▶ **Work instruction**: With both ends included, repeat exactly the lines of the entries below from the one containing "- fix(service/minitrace): should" down to the one containing "- ci: upgrade", and no others.

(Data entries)
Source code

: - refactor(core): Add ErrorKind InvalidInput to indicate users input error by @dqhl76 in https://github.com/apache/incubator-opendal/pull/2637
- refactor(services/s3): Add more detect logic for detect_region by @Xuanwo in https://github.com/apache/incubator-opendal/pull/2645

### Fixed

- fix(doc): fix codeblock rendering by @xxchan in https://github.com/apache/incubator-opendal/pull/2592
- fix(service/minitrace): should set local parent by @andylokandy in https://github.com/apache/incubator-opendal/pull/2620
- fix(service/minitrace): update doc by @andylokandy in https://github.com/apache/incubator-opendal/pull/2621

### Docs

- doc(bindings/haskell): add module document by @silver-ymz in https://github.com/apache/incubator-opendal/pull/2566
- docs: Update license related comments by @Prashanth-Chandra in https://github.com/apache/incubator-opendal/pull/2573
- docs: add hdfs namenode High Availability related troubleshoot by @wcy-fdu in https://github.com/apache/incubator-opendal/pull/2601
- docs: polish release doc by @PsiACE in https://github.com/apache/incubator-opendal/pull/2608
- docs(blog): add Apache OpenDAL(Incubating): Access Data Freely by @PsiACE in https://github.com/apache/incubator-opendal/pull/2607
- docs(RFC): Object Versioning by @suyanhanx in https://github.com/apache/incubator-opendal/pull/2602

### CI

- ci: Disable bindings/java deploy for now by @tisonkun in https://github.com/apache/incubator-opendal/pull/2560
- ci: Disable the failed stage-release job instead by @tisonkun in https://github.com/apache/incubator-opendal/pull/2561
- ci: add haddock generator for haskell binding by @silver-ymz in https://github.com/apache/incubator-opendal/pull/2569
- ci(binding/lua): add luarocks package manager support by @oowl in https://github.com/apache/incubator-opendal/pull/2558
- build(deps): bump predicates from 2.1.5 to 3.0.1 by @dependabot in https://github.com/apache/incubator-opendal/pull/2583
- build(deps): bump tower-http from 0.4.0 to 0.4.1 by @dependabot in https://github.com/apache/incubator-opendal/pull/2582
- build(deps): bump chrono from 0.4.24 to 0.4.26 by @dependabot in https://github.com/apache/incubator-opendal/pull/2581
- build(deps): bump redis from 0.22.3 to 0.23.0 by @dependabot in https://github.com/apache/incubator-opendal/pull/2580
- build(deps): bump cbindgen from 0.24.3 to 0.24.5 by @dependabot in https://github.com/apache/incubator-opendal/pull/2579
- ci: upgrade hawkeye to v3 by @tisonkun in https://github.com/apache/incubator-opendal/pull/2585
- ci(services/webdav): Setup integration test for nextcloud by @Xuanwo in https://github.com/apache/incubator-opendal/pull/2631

▶ **Solution to this task**:
- fix(service/minitrace): should set local parent by @andylokandy in https://github.com/apache/incubator-opendal/pull/2620
- fix(service/minitrace): update doc by @andylokandy in https://github.com/apache/incubator-opendal/pull/2621

### Docs

- doc(bindings/haskell): add module document by @silver-ymz in https://github.com/apache/incubator-opendal/pull/2566
- docs: Update license related comments by @Prashanth-Chandra in https://github.com/apache/incubator-opendal/pull/2573
- docs: add hdfs namenode High Availability related troubleshoot by @wcy-fdu in https://github.com/apache/incubator-opendal/pull/2601
- docs: polish release doc by @PsiACE in https://github.com/apache/incubator-opendal/pull/2608
- docs(blog): add Apache OpenDAL(Incubating): Access Data Freely by @PsiACE in https://github.com/apache/incubator-opendal/pull/2607
- docs(RFC): Object Versioning by @suyanhanx in https://github.com/apache/incubator-opendal/pull/2602

### CI

- ci: Disable bindings/java deploy for now by @tisonkun in https://github.com/apache/incubator-opendal/pull/2560
- ci: Disable the failed stage-release job instead by @tisonkun in https://github.com/apache/incubator-opendal/pull/2561
- ci: add haddock generator for haskell binding by @silver-ymz in https://github.com/apache/incubator-opendal/pull/2569
- ci(binding/lua): add luarocks package manager support by @oowl in https://github.com/apache/incubator-opendal/pull/2558
- build(deps): bump predicates from 2.1.5 to 3.0.1 by @dependabot in https://github.com/apache/incubator-opendal/pull/2583
- build(deps): bump tower-http from 0.4.0 to 0.4.1 by @dependabot in https://github.com/apache/incubator-opendal/pull/2582
- build(deps): bump chrono from 0.4.24 to 0.4.26 by @dependabot in https://github.com/apache/incubator-opendal/pull/2581
- build(deps): bump redis from 0.22.3 to 0.23.0 by @dependabot in https://github.com/apache/incubator-opendal/pull/2580
- build(deps): bump cbindgen from 0.24.3 to 0.24.5 by @dependabot in https://github.com/apache/incubator-opendal/pull/2579
- ci: upgrade hawkeye to v3 by @tisonkun in https://github.com/apache/incubator-opendal/pull/2585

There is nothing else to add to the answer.